§ **Text passage**
::::::
Arabica coffee, the higher-quality variety that Kenya grows, ends up in speciality beverages from Berlin to San Francisco. The plant thrives in moderate temperatur­es and high altitudes. But rising temperatur­es are scorching plants, making them susceptibl­e to diseases such as coffee leaf rust.

Farmer Shadrack Wambua Mutisya has been growing coffee up a winding hill southeast of the Kenyan capital for 40 years but he’s replaced most of his bushes with banana, macadamia and avocado trees.

“Now we see diseases that we never saw before,” said Mutisya, 67, his dark brown eyes tinged with the blue of old age.

Average Kenyan temperatur­es have risen by 0.3 degrees per decade since 1985, according to USAID. More erratic rainfall is reducing quality and yields.
::::::
Dataset entries:
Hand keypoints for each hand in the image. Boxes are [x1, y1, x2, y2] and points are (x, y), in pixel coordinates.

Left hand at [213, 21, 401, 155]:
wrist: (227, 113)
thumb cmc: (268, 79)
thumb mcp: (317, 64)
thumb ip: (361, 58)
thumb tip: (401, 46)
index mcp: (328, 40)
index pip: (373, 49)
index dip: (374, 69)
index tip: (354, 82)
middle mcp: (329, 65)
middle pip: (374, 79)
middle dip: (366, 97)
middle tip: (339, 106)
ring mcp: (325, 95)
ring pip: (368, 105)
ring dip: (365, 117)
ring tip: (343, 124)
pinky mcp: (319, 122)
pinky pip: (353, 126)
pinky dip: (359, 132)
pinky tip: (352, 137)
::::::
§ **What you need to do**
a) In the passage on Kenyan coffee, how much have average Kenyan temperatures risen per decade since 1985?
b) Write the next few sentences of the passage on Kenyan coffee farming and rising temperatures, picking up after its final sentence.

§ **Replies**
a) By 0.3 degrees per decade, according to USAID.

b)
In the 1960s, Kenya averaged one storm day - more than 50 millimeter­s in 24 hours - per year, said Joseph Kimemia, vice chairman of the African Fine Coffees Associatio­n board. In 2017, there were five storm days. That damages fragile roots and throws off the ripening cycle. “Every year it gets hotter,” he said. Kenya produces only 0.5 percent of global coffee but plays an outsize role in the high-quality market, as “the ‘champagne’ region for coffee,” said Matthew Harrison, buyer at speciality coffee sourcing company Trabocca.

“The diminishin­g volume is very concerning for the speciality coffee world,” he said.

Kenya’s coffee production is tumbling – the U.S. Department of Agricultur­e forecasts the 2019/20 harvest will hit a 57-year low.

Anecdotal evidence shows the number of coffee farmers falling, but there’s no national statistics because there hasn’t been a coffee census in two decades, said the national coffee directorat­e.